Self-trust was huge for me. As someone with a history of binge-eating, binge-drinking, self-sabotage, perfectionism-driven burnout, and a general theme of not finishing what I start out of fear and self-doubt, trusting myself felt like a joke.
How could I trust myself to not binge again when over a decade of history tells me it’s a-definitely-gonna-happen? How could I trust myself to “only have one drink” when literally every time I’ve said that, I have 4-10? I couldn’t.
I started a practice of “keeping promises to myself” (I have a free journaling template on my website if you want to try it). Every morning, I’d write down a promise I wanted to keep, and why it was important. This actually helped, because throughout the day when I’d find myself “just wanting one glass of wine” or noticed the urge to turn on Grey’s and open a box of cereal (the way most of my binges start), I’d remember my why, and I’d actually pause.
The Pause: how we build trust in the middle.
Pausing before action was something I knew I needed to do (I’d learned about The Pause in therapy ages ago, but struggled to implement it). The idea is to give yourself 5 seconds between urge and action, and pause.
The Pause is hopefully enough space between thought and behavior to choose differently. To sit in that middle space between the angst and the branch we always reach for. To hold the tension there and be brave enough to ask, “is there another way?”
A client of mine talked about The Pause in our session a few weeks ago. She struggled with reaching for sugary foods in moments of overwhelm and was looking for a way to stop this pattern. Not because she wanted to lose weight or felt shame about eating the sugar—it wasn’t about the food. Spoiler alert: it never is.

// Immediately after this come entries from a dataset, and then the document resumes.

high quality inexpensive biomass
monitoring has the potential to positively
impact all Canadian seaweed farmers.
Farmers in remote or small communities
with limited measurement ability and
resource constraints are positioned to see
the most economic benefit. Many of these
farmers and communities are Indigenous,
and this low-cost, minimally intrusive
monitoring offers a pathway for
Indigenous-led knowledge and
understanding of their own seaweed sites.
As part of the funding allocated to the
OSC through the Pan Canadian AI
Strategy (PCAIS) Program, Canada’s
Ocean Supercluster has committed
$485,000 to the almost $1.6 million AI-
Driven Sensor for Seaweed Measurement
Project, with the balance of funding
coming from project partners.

“I just wish I could keep those commitments I make. I wish I would do the things I say I’m going to do—not for other people—for myself. I want to stop this because every time I don’t, I feel that I’ve let myself down. Why do I do that? Why don’t I show up for myself like I do for everyone else in my life? And why does it feel so hard?”
We talked about self-compassion. How it’s great in theory and can be effective. But how sometimes it’s not enough, because as kind as we can be to ourselves in the wake of self-sabotage, self-betrayal, or self-harm, we are still hurting ourselves. I wouldn’t compassionately comfort someone else for hurting me, so why on earth are we prescribed compassion after hurting ourselves?
I’m not suggesting additional harm. Self-flagellation for hurting ourselves is just harm upon harm. What I am suggesting, though, is that self-compassion is step one, and we need a step two. Because if we truly loved ourselves, if we truly had compassion for our pain, we would also seek ways to stop the harm. To intervene at the source and ask, “how can I, with the utmost kindness and forgiveness to myself for past harm I’ve done to me, do better? Because I deserve better, and I damn well am not going to do less than best for myself anymore.”
This, to me, is self-love.
Self-love is not acceptance without action. Self-love is not compassion without courage. Self-love is radically acknowledging who and where we are at every juncture of life and daring to ask, “what step do I need to take next?”
When I go to the cliffs and cry, it’s not because I’m depressed. It’s because I stopped daring to ask what step to take next. I stopped acting with courage. I stopped pausing, and started letting myself get away with harming without repair. Instead of sitting in the middle of the discomfort and choosing something different, I closed my eyes and let myself skip the middle part.
I’m not depressed, I’ve lost my trust.
And it’s time to build it back. In the middle, one pause, one step at a time.